Foi grande a sua alegria quando soube o objeto da visita daqueles senhores. Quaresma estava animado e falou com calor; e Albernaz também, porque via na sua festa, com um número de folklore, meio de chamar a atenção sobre sua casa, atrair gente e... casar as filhas. A sala em que foram recebidos era ampla; mas estava tão cheia de mesas, estantes, pejadas de livros, pastas, latas, que mal se podia mover nela. Numa lata lia-se: Santa Ana dos Tocos; numa pasta: São Bonifácio do Cabresto.

- Os senhores não sabem, disse o velho poeta, que riqueza é a nossa poesia popular! Que surpresas ela reserva!... Ainda há dias recebi uma carta de Urubu-de-Baixo com uma linda canção. Querem ver?

O colecionador revolveu pastas e afinal trouxe de lá um papel onde leu:

Se Deus enxergasse pobre

Não me deixaria assim:

Dava no coração dela

Um lugarzinho pra mim.

O amor que tenho por ela

Já não cabe no meu peito;

Sai-me pelos olhos afora

Voa às nuvens direito.

- Não é bonito?... Muito! Se os senhores conhecessem então o ciclo do macaco, a coleção de histórias que o povo tem sobre o símio?... Oh! Uma verdadeira epopéia cômica!

Quaresma olhava para o velho poeta com o espanto satisfeito de alguém que encontrou um semelhante no deserto; e Albernaz, um momento contagiado pela paixão do folclorista, tinha mais inteligência no olhar com que o encarava.
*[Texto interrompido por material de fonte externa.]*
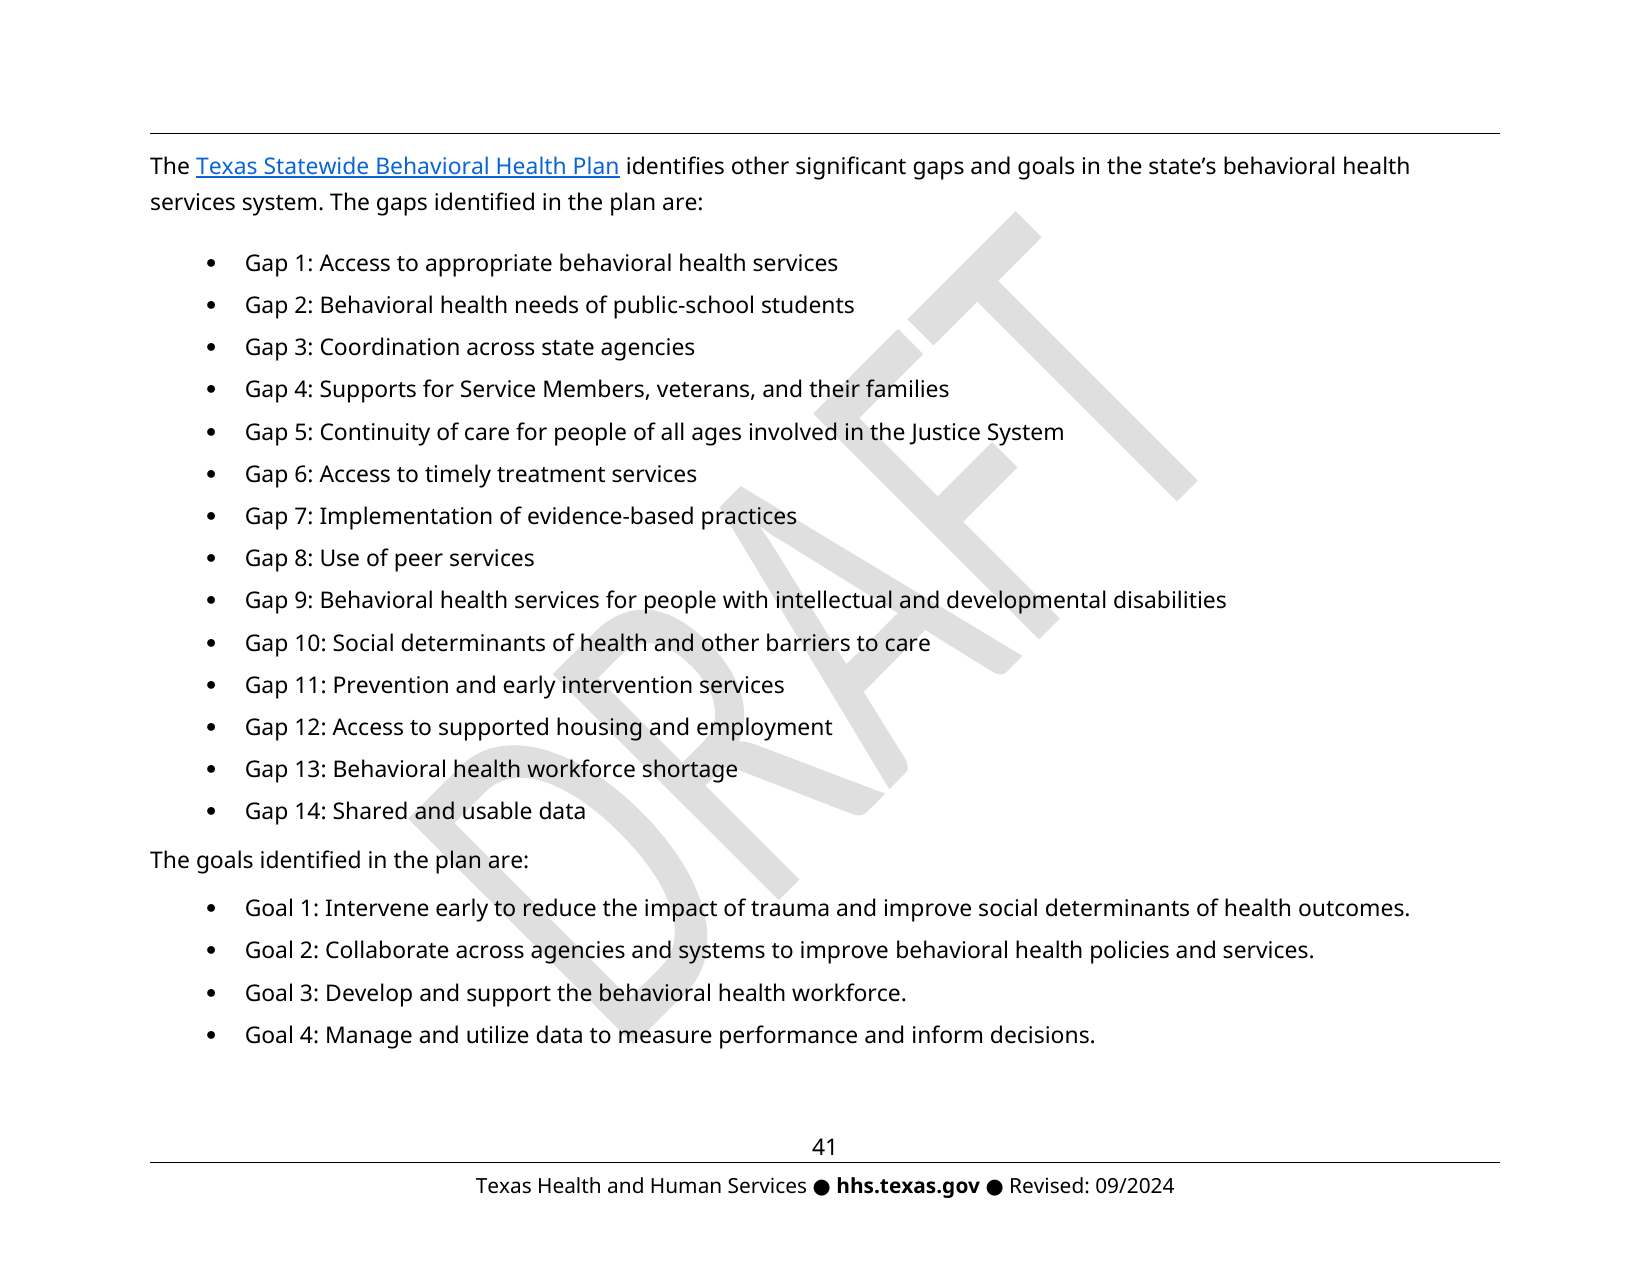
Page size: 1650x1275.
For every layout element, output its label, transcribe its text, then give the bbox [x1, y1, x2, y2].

list Gap 3: Coordination across state agencies [207, 331, 1500, 362]
list Gap 6: Access to timely treatment services [207, 458, 1500, 489]
list Gap 9: Behavioral health services for people with intellectual and developmental disabilities [207, 584, 1500, 616]
list Goal 1: Intervene early to reduce the impact of trauma and improve social determinants of health outcomes. [207, 892, 1500, 923]
list Goal 2: Collaborate across agencies and systems to improve behavioral health policies and services. [207, 934, 1500, 966]
list Gap 4: Supports for Service Members, veterans, and their families [207, 373, 1500, 405]
list Gap 12: Access to supported housing and employment [207, 711, 1500, 742]
list Gap 14: Shared and usable data [207, 795, 1500, 827]
text The Texas Statewide Behavioral Health Plan identifies other significant gaps and goals in the state’s behavioral health services system. The gaps identified in the plan are: [150, 150, 1481, 217]
list Gap 8: Use of peer services [207, 542, 1500, 573]
list Gap 11: Prevention and early intervention services [207, 669, 1500, 700]
list Gap 5: Continuity of care for people of all ages involved in the Justice System [207, 416, 1500, 447]
list Gap 13: Behavioral health workforce shortage [207, 753, 1500, 784]
list Gap 10: Social determinants of health and other barriers to care [207, 627, 1500, 658]
list The goals identified in the plan are: [150, 844, 1500, 875]
list Gap 2: Behavioral health needs of public-school students [207, 289, 1500, 320]
list Gap 1: Access to appropriate behavioral health services [207, 247, 1500, 278]
list Goal 4: Manage and utilize data to measure performance and inform decisions. [207, 1019, 1500, 1050]
list Gap 7: Implementation of evidence-based practices [207, 500, 1500, 531]
list Goal 3: Develop and support the behavioral health workforce. [207, 977, 1500, 1008]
O velho poeta guardou a canção de Urubu-de-Baixo, numa pasta; e foi logo à outra, donde tirou várias folhas de papel. Veio até junto aos dous visitantes e disse-lhes:

- Vou ler aos senhores uma pequena história do macaco, das muitas que o povo conta... Só eu já

tenho perto de quarenta e pretendo publicá-las, sob o título Histórias do Mestre Simão. E, sem perguntar se os incomodava ou se estavam dispostos a ouvir, começou:

“O macaco perante o juiz de direito. Andava um bando de macacos em troça, pulando de árvore em árvore, nas bordas de uma grota. Eis senão quando um deles vê no fundo uma onça que lá caíra. Os macacos se enternecem e resolvem salvá-la. Para isso, arrancaram cipós, emendaram-nos bem, amarraram a corda assim feita à cintura de cada um deles e atiraram uma das pontas à onça.